"A Perfect Day" est un film qui regarde l'humanitaire, sans emphase, sans pathos, avec lucidité et humour et qui en montre les dessous, pas toujours très reluisants. Chaque personnage représente une approche différente de l'humanitaire, une bonne façon d'aborder le sujet dans sa globalité.
"A Perfect Day" de Fernando Leon de Aranoa est un film qui démystifie totalement l'engagement humanitaire. Très rapidement dans ce long métrage, on comprend qu'être humanitaire, ce n'est pas que sauver des vies et que c'est bien compliqué que cela. L'avantage d'"A Perfect Day", c'est que chaque personnage représente, à sa façon, une des "branches" de l'engagement humanitaire.
Mambrù (Benicio Del Toro) est en fin de mission. Fatigué, usé par de nombreux mois passés dans cette partie des Balkans en guerre, il n'aspire qu'à rentrer chez lui et s'arrange au mieux des désagréments de la vie d'humanitaire : la pression politique, les compromis avec les militaires, les ordres et contre-ordres aussi idiots les uns que les autres en attendant son départ. Pour autant, il fait bien son job, mais n'a plus aucune illusion, ni sur son travail, ni sur la nature humaine.
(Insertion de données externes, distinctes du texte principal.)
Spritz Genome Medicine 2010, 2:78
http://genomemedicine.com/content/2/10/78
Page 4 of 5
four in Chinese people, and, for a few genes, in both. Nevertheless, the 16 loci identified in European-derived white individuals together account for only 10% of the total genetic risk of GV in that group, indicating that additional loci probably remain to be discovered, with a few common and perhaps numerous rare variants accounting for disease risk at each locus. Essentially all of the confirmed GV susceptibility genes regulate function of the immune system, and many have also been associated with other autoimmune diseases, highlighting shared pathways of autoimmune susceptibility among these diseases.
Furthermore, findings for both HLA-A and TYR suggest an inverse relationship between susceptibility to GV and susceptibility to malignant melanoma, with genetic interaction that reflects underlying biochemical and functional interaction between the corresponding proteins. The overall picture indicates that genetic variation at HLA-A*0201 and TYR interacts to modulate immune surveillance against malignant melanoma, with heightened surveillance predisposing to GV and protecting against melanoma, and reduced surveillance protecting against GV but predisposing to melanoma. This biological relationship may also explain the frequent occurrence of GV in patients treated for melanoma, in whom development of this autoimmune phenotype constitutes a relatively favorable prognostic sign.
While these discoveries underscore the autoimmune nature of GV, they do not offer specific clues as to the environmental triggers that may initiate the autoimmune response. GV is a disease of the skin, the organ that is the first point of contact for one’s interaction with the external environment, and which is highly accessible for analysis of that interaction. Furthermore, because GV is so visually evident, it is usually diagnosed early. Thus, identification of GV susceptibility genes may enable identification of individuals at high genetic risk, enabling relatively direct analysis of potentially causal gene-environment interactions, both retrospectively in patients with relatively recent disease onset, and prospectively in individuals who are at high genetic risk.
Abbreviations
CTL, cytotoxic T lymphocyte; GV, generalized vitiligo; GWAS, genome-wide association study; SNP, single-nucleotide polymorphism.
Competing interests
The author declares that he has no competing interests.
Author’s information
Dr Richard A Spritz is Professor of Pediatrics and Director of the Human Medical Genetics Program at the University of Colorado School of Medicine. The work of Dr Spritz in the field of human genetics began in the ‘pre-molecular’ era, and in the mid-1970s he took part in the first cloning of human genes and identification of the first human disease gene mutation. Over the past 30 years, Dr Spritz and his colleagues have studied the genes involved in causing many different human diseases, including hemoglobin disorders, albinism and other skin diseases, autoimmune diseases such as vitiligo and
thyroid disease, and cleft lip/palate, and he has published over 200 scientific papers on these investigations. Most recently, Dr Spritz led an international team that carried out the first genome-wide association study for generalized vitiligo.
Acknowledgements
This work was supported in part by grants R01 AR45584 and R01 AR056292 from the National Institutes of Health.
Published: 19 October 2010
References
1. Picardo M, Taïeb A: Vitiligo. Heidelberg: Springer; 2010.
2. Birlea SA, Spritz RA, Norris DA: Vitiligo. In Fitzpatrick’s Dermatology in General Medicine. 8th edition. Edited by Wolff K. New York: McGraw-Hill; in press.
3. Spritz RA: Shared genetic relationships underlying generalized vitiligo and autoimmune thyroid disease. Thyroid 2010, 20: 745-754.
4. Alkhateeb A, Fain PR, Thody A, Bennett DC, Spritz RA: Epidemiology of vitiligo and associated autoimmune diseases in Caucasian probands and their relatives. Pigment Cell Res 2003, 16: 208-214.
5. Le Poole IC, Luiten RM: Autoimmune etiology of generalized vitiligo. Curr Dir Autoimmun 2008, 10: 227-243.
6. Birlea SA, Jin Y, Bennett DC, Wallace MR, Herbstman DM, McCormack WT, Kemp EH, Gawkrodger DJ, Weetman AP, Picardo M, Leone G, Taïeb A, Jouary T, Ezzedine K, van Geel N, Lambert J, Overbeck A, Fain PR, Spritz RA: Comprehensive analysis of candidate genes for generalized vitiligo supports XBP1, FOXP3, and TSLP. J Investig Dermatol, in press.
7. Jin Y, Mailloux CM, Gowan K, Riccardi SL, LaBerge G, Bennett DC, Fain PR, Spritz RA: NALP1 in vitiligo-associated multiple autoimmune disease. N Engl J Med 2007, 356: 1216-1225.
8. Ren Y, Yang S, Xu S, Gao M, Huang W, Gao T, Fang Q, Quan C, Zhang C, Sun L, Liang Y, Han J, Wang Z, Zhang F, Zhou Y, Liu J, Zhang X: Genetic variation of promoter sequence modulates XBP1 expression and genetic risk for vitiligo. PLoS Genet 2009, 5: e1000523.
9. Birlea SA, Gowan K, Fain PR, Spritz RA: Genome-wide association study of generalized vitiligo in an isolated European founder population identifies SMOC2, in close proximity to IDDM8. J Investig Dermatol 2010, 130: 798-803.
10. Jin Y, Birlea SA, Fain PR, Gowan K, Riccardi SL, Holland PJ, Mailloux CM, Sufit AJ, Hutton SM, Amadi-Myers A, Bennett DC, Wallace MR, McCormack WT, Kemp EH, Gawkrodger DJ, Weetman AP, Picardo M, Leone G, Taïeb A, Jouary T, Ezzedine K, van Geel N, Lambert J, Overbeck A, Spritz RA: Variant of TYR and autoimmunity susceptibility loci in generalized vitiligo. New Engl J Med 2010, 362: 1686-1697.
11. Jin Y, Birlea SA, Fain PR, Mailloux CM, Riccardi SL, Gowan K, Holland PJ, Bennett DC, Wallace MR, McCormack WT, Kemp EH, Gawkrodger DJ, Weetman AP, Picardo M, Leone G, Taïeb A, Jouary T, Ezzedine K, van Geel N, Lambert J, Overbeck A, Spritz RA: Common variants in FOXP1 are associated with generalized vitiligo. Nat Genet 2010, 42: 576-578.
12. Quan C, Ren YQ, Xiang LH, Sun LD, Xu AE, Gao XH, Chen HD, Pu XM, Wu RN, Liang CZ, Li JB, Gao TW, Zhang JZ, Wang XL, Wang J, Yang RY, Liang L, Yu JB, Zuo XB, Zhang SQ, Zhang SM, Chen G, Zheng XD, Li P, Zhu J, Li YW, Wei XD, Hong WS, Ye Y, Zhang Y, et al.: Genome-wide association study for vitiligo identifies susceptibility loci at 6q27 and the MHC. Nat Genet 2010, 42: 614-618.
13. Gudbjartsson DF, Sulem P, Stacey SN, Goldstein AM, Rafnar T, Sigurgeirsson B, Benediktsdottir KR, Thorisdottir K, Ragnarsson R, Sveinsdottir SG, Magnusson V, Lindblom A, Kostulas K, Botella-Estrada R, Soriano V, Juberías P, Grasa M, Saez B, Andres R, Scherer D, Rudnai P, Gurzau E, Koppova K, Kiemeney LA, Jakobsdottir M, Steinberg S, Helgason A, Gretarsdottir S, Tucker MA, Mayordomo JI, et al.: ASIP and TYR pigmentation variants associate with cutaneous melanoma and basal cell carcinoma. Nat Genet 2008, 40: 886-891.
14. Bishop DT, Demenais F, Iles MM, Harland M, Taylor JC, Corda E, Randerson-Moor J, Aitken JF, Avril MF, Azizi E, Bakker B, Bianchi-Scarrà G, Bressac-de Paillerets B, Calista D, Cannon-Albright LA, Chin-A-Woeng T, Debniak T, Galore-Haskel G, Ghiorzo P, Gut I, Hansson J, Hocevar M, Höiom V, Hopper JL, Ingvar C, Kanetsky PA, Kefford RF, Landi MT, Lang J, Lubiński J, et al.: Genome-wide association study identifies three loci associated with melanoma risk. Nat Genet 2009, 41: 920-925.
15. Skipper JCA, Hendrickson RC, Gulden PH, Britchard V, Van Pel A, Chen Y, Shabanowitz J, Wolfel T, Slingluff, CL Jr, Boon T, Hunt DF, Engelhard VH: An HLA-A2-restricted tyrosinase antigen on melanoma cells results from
"B" (Tim Robbins), c'est l'accro, celui qui a le "trip humanitaire". Il aime les ambiances tendues, résoudre des problèmes avec un couteau et deux bouts de ficelle. Finalement, c'est un aventurier qui a essaimé le monde sans jamais avoir d'attaches ou de famille pour le retenir. Légèrement fêlé, il n'hésite pas à risquer sa vie en vieux routard qu'il est mais surtout, il est véritablement accro à l'adrénaline que lui procurent certaines situations.
Sophie (Mélanie Thierry) effectue sa première mission. C'est encore une idéaliste qui va perdre une bonne partie de ses illusions en moins de 24h. Naïve, néophyte, elle défie l'armée et bouscule les lois tacites qui régissent les liens entre les autorités et les humanitaires. Pourtant, elle va vite comprendre que dans une telle situation, rien n'est trop noir, rien n'est trop blanc, que l'ensemble de la situation serait plutôt particulièrement grise et nébuleuse. Et que même ceux auprès desquels elle veut voler au secours ne sont pas exempts de tout reproche. Pour elle, c'est une partie de son monde qui va s'écrouler durant ces 24h.
Katya (Olga Kurylenko) est la plus cérébrale du groupe. Pour elle, l'humanitaire n'est ni une grande oeuvre, ni un trip mais simplement un job comme un autre. Envoyée pour évaluer le coût de la mission et savoir s'il est nécessaire de la garder sur place, elle est cynique, plongée dans les chiffres et dans le règlement au détriment de l'humain. Qu'importe si les gens souffrent toujours. Si la mission doit cesser, elle cessera. Ces 24h lui permettront néanmoins de retrouver une part d'humanité.
Ensemble, ils forment un groupe hétéroclite qui regroupe pourtant tous les "types" possibles (ou presque) d'engagement humanitaire. Et si le sujet ne prête pas forcément à rire, il y a la guerre, des gens souffrent, l'ineptie de certaines situations qui peut rendre fou, "A Perfect Day" dédramatise tout par le biais de l'humour. Attention, le réalisateur a pris le parti de rien occulter : ni la dangerosité de la situation, ni l'absurde, ni la violence, les menaces, la bassesse humaine dans une région où les règles et les lois sont plus que fluctuantes en fonction de son interlocuteur. La conclusion du film, c'est que l'humanitaire, c'est bien différent de ce à quoi l'on s'attend : on ne sauve pas vraiment le monde, on part au plus pressé avec les moyens du bord pour essayer de venir en aide à des populations opprimées dans des régions en proie au chaos. Il n'y a rien de romantique dans tout cela. Ceci dit, si "A Perfect Day" remet les choses en place et démystifie le statut d'humanitaire, il ne le dégrade jamais et porte au contraire un regard bienveillant sur ces travailleurs de l'ombre qui essaie juste de faire ce qu'ils peuvent dans des conditions toujours difficiles.